手堅い仕事ぶりのロレンツォ・ヴィオッティがスニーカーを履いて登壇。彼の指揮ぶりを見たのは、歌劇「トスカ」(東フィル)、フランス音楽集(東フィル)、ベルディ「レクイエム」(東響)に次いで4度目だけど、スニーカに気がついたのは今回が初めて。前もスニーカーだったのかな。
スニーカーといえば、7日に聴いたクラリネットのA.オッテンザマーもヴィオッティとそっくりのスニーカーを履いてステージに上がった。オケ団員は正装しているので妙な感じだが、まあ、そこは突っ込むところでもなかろう。

今日のプログラムはブラームスとドボルザーク。鉄壁の組み合わせだけど、問題はブラームスだ。
彼のピアノ四重奏曲を無調音楽の騎手シェーンベルクが指揮者オットー・クレンペラーの要請を受けて管弦楽版に編曲したものだ。

過去何度かこの管弦楽版を聴いているがいつも感想は同じ。オーケストレーションが成功しているのは終楽章だけではないかと思う。第1〜3楽章は暑苦しい感じだ。

オリジナルのピアノ四重奏曲は元々大好物で何度かナマでも聴いているし、CDでもよく聴いている。中でもこの春にベルリン・フィルのメンバーによる演奏を聴いた折、この曲の核心に触れたような気がしたが、それに比べると弦14型の大規模管弦楽で聴くと外縁をなぞっているだけのように気がしてならぬ。

加えて東響。第一バイオリンの出来も高域がキンキン・シャリシャリで聴きづらい。
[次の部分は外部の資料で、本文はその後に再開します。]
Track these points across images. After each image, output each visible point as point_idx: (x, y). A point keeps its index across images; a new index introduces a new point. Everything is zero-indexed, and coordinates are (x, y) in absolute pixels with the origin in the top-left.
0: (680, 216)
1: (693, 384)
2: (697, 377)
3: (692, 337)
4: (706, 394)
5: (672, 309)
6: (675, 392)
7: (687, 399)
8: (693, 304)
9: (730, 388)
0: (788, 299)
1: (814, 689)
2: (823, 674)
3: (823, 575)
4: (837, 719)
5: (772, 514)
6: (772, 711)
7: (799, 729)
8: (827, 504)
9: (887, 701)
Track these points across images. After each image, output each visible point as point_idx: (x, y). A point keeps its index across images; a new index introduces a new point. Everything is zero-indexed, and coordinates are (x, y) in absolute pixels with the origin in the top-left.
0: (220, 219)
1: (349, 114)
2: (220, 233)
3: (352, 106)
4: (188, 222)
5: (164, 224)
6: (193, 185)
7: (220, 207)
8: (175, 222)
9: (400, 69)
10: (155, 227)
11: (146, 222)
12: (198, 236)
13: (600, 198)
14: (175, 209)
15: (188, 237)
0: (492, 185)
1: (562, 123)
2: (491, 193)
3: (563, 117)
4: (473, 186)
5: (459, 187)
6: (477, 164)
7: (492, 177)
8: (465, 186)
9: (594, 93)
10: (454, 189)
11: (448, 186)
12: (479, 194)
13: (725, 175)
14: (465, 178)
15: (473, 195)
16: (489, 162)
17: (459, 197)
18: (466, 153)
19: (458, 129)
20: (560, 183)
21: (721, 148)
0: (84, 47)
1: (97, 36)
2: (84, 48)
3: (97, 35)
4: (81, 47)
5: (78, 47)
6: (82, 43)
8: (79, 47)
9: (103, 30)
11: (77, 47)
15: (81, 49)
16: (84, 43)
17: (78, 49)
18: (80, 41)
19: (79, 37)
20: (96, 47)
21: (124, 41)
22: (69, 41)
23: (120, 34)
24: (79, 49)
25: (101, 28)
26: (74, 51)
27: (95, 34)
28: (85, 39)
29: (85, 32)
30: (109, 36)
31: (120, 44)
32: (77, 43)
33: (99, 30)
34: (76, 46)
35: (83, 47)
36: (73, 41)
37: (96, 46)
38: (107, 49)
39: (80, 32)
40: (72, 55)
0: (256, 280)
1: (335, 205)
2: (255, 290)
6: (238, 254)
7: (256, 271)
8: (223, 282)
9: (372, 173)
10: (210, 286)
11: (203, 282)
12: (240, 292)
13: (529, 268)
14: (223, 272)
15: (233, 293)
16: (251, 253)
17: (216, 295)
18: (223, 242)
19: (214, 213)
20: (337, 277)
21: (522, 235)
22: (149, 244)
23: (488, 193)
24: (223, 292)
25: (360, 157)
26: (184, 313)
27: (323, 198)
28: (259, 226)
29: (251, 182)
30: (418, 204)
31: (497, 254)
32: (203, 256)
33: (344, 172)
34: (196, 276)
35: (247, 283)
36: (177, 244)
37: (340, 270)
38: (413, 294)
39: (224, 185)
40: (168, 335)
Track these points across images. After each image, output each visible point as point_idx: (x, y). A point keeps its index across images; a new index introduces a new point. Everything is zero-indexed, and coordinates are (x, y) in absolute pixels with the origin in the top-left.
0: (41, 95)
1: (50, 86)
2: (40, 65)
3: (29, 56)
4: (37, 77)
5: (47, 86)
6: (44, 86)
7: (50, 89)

終演後のヴィオッティの表情も満足できていない様子だった。

ところが、後半、メインのドボルザーク第7番になると、演奏者の身体や楽器が馴染んできたか同じオケとも思えない上出来。
第一バイオリン群も調子を上げて不快音が聴こえなくなった。演奏は構想力を感じさせ、つけ入る隙のない組立と巧さ。
久しぶりに胸踊る気分。

豪快にラストを決めた後、拍手喝采の中、何度かのカーテン・コールを経てひょいと指揮台に飛び乗るや否や始めたアンコールはブラームスのハンガリー舞曲第1番。
少し遊びを加えた演奏だが、これまた素晴らしいこと。
こんなに心に染みる美しい1番は初めてかも。

第1曲めで生じた欲求不満を返り討ちに仕留めるようなブラームスで締めてくれて大いに気分が高揚した。ヴィオッティも大満足の様子。いやはやブラームスとドボルザークはホンに鉄壁だよ。